WORK ITEM: Whatever appears in the listing must be reproduced exactly.

WORKING DATA:
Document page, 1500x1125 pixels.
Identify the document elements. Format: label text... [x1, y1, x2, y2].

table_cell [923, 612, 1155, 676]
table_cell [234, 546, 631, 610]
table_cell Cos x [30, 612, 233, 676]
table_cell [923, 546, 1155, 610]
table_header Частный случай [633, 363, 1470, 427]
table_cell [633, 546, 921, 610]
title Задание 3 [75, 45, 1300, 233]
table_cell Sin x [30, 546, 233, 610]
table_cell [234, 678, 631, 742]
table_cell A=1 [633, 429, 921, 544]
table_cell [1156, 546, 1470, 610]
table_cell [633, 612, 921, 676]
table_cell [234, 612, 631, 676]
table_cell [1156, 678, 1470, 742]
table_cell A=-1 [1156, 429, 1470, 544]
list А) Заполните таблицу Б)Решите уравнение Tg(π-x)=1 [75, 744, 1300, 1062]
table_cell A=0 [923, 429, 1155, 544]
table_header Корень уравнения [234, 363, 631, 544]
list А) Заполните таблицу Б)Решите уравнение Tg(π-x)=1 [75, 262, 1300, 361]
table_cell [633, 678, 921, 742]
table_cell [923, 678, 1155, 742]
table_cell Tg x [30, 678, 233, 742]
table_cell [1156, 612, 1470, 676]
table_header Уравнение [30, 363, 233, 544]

WRITTEN REPLY:
Document page, 1500x1125 pixels.
Identify the document elements. Format: label text... [x1, y1, x2, y2].

table_cell [923, 612, 1155, 676]
table_cell [234, 546, 631, 610]
table_cell Cos x [30, 612, 233, 676]
table_cell [923, 546, 1155, 610]
table_header Частный случай [633, 363, 1470, 427]
table_cell [633, 546, 921, 610]
title Задание 3 [75, 45, 1300, 233]
table_cell Sin x [30, 546, 233, 610]
table_cell [234, 678, 631, 742]
table_cell A=1 [633, 429, 921, 544]
table_cell [1156, 546, 1470, 610]
table_cell [633, 612, 921, 676]
table_cell [234, 612, 631, 676]
table_cell [1156, 678, 1470, 742]
table_cell A=-1 [1156, 429, 1470, 544]
list А) Заполните таблицу Б)Решите уравнение Tg(π-x)=1 [75, 744, 1300, 1062]
table_cell A=0 [923, 429, 1155, 544]
table_header Корень уравнения [234, 363, 631, 544]
list А) Заполните таблицу Б)Решите уравнение Tg(π-x)=1 [75, 262, 1300, 361]
table_cell [633, 678, 921, 742]
table_cell [923, 678, 1155, 742]
table_cell Tg x [30, 678, 233, 742]
table_cell [1156, 612, 1470, 676]
table_header Уравнение [30, 363, 233, 544]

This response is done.